In other business Monday night, the council:

– Heard a report from Jon Greninger, Snohomish County Solid Waste Superintendent, regarding the county’s Comprehensive Solid and Hazardous Waste Management Plan, then passed by a 6-0 vote (Mayor Pro Tem Bryan Wahl was absent) a resolution adopting the plan. Greninger noted that the plan still needs to be approved by the Snohomish County Council and also must be reviewed by the state Department of Ecology. It includes technical memorandums that cover, among other items, planning for climate change and sustainability, waste prevention, recycling and waste collection.

You can see his presentation on the plan here.

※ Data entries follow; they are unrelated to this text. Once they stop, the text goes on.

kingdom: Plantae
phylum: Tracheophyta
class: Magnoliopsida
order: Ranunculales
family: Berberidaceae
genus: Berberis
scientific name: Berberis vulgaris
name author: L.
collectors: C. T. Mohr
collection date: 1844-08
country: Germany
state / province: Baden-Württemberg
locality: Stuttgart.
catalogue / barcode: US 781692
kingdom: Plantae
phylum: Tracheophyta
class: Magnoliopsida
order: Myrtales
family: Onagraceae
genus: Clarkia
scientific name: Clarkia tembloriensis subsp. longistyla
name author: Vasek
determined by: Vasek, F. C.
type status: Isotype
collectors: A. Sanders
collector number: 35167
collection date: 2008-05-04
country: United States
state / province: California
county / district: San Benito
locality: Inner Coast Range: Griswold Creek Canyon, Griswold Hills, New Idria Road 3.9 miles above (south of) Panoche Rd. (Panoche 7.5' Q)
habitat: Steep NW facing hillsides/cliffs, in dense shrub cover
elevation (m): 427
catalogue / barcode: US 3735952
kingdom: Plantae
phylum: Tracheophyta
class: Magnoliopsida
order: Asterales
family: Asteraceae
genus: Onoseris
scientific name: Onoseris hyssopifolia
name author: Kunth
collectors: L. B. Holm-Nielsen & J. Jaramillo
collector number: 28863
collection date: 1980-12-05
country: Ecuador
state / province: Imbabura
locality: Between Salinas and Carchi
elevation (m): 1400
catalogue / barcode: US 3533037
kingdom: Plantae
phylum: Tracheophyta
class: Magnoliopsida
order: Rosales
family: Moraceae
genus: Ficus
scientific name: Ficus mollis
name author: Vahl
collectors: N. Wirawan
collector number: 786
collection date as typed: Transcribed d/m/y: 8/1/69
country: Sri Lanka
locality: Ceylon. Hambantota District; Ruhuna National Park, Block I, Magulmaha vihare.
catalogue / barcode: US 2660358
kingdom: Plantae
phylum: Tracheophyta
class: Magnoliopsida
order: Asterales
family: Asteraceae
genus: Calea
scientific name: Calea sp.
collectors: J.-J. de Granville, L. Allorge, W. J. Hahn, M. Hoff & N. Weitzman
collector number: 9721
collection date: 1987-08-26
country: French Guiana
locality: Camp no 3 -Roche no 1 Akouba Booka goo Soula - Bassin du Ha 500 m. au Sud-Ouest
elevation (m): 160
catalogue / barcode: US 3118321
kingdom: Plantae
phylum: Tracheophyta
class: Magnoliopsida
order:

– Received the city’s first-quarter financial report from City Finance Director Janella Lewis. First-quarter general fund operating revenues, at 22% of the 2022 adopted budget, and expenditures (at 29% of the 2022 budget) were simliar to those reported during the past few years, Lewis said. Among the report highlights:

    • Gambling tax revenues were slightly above the budget projections, totaling $275,516 or 26% of the adopted budget. Gambling tax revenues are almost back to pre-pandemic levels and exceeded 2021 first-quarter revenues by $55,562, Lewis said.
    • Admission tax revenues for 2022 are $12,625 compared to the 2021 first-quarter actuals of $18,038. The decline in 2021 and 2022 relates to the reduction in theater attendance during the pandemic.
    • Development fees were $591,091 or 32% of the annual budget. Development fee revenues were higher than projected in 2022 due to the ongoing increase in development activity citywide.

– Held a detailed discussion regarding options for using the almost $6 million the city will receive in federal American Rescue Plan Act (ARPA) funds by the end of 2022 to respond to the COVID-19 pandemic. The funds are to be committed by the end of 2024 and fully spent by the end of 2026.

During the past year, the council has discussed various ways to use the funds. It has already allocated up to $500,000 to help residents and business owners with past-due utility bills, as well as matching funds for a state grant to assist with recruitment and retention of child care and other employees at the city’s Recreation Pavilion.

During Monday night’s meeting, councilmembers expressed a range of ideas for using the remaining funds, including the possibility of funding nonprofits that do good works both locally and regionally. There was support for idea of holding a retreat to further refine funding ideas, but councilmembers also recognized the amount of staff time that could be involved in analyzing possible ideas.

In response to council comments, City Manager Scott Hugill said he would contact nonprofits and other organizations to get their input on the funding needs they are seeing in the community. Included among those contacts would be groups the city worked with in the past to distribute federal CARES Act funds. At that point, the council can review those needs and also take a look at staffing cost estimates for next steps, Hugill said.

Monday night’s meeting was the last council meeting for August. The next meeting will be Tuesday, Sept. 6 (a day later than usual due to the Labor Day holiday).